Balanced Cross-Entropy Loss

Updated 5 March 2026

Balanced Cross-Entropy Loss is a family of loss functions that modify standard cross-entropy by re-weighting classes based on frequency to address imbalances.
Variants such as balanced softmax and logit-adjusted cross-entropy integrate class counts and empirical priors into the loss computation to improve minority class performance.
These methods enhance performance in tasks like object detection, medical segmentation, and incremental learning, but require careful hyperparameter tuning for optimal results.

Balanced cross-entropy loss (BCE) refers to a family of loss functions designed to address class imbalance in supervised learning by modifying the standard cross-entropy (CE) objective. BCE either re-weights the per-class or per-sample CE terms by explicit class-frequency–dependent weights, adjusts logits within the softmax, or modifies the normalization to promote fairer learning and improved accuracy, especially for minority classes. This class of losses includes classical weighting, logit-adjusted CE, balanced softmax, and several theoretically motivated surrogates.

1. Mathematical Foundations and Variants

The standard CE loss, for single-label classification with $C$ classes, is

$\mathcal{L}_{\rm CE} = -\frac{1}{N} \sum_{i=1}^N \sum_{c=1}^C t_{i,c} \log P_{i,c}$

where $t_{i,c}$ is the one-hot ground-truth indicator for class $c$ and $P_{i,c}$ is the predicted probability.

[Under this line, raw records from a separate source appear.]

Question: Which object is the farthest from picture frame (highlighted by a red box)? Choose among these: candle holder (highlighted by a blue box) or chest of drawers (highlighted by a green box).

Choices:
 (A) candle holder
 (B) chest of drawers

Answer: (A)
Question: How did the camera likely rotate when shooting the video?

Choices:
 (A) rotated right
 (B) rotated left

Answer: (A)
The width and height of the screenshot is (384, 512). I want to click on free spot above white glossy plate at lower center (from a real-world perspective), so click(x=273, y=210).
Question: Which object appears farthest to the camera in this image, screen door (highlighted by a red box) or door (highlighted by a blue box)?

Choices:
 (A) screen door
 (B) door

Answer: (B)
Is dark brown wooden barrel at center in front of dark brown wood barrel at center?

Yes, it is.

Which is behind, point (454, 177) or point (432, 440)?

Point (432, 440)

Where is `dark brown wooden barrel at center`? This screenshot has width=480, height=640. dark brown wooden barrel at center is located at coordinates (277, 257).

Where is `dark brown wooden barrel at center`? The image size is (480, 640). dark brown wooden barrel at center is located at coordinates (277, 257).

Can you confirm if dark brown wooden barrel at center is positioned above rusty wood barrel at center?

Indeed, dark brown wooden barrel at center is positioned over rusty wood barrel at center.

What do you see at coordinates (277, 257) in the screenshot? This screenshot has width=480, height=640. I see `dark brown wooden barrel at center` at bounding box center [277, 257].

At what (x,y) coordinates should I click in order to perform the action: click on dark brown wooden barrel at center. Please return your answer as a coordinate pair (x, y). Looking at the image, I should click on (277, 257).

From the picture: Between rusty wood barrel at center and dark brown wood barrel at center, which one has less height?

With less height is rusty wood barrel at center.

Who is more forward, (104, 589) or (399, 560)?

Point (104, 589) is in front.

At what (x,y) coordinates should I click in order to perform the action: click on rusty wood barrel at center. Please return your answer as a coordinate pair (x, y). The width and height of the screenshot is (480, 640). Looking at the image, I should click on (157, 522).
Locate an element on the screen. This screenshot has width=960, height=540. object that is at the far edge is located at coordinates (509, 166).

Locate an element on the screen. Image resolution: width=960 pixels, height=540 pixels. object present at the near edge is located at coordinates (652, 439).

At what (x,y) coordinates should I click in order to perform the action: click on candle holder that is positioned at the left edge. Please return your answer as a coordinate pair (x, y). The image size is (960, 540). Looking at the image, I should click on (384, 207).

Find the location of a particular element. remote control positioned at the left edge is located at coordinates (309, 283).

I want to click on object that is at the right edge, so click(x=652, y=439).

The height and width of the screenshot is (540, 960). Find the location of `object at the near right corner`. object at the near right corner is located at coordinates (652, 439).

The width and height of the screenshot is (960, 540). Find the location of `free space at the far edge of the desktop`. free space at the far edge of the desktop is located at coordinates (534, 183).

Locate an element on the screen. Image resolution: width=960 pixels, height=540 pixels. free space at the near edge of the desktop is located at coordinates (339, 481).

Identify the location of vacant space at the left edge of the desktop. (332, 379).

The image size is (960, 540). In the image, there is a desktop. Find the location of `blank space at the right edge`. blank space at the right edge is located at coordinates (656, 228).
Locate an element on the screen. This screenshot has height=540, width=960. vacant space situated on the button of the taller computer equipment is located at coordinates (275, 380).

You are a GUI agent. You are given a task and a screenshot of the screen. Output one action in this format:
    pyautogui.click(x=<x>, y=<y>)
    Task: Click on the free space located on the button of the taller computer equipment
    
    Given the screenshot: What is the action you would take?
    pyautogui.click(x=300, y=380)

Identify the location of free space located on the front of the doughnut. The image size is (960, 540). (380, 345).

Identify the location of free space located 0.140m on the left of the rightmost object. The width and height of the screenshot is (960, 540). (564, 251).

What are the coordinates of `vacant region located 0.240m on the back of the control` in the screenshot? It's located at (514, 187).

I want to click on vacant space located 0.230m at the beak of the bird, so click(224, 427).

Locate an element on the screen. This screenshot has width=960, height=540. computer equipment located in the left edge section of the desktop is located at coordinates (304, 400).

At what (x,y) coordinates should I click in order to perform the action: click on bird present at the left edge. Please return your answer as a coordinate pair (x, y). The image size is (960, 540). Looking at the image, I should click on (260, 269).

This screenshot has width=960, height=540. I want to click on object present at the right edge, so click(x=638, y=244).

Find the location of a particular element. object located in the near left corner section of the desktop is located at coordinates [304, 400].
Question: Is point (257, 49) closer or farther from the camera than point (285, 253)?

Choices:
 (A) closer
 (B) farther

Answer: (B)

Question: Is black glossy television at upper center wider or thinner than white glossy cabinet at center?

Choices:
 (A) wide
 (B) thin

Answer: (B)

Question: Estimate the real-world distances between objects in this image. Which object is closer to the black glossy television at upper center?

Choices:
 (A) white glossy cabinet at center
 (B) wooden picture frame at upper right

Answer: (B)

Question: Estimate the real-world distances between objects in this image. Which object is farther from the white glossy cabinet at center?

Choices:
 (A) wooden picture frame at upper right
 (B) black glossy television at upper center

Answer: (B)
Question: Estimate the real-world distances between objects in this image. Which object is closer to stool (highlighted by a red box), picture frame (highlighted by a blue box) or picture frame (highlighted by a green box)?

The simplest BCE loss introduces explicit class weights $w_c$ : $\mathcal{L}_{\rm BCE} = -\frac{1}{N} \sum_{i=1}^N \sum_{c=1}^C w_c\, t_{i,c} \log P_{i,c}$ A canonical choice is $w_c \propto 1/f_c$ , with $f_c$ the class frequency in the training set. This formulation amplifies the contribution of rare classes and can be applied directly in object detection, semantic segmentation, and multi-class/multi-label classification settings (Phan et al., 2020, Hosseini et al., 2024).

A variant, the "balanced softmax cross-entropy," modifies the softmax activation as

$q_k(x) = \frac{n_k \exp(z_k(x))}{\sum_{j=1}^C n_j \exp(z_j(x))}$

where $n_k$ is the count for class $k$ in the training batch. The corresponding loss is $-\log q_y(x)$ . This approach directly accounts for label-frequency skew in the denominator, correcting for the mismatch between training and test class priors in class-incremental or imbalanced learning scenarios (Jodelet et al., 2021, Behnia et al., 2023).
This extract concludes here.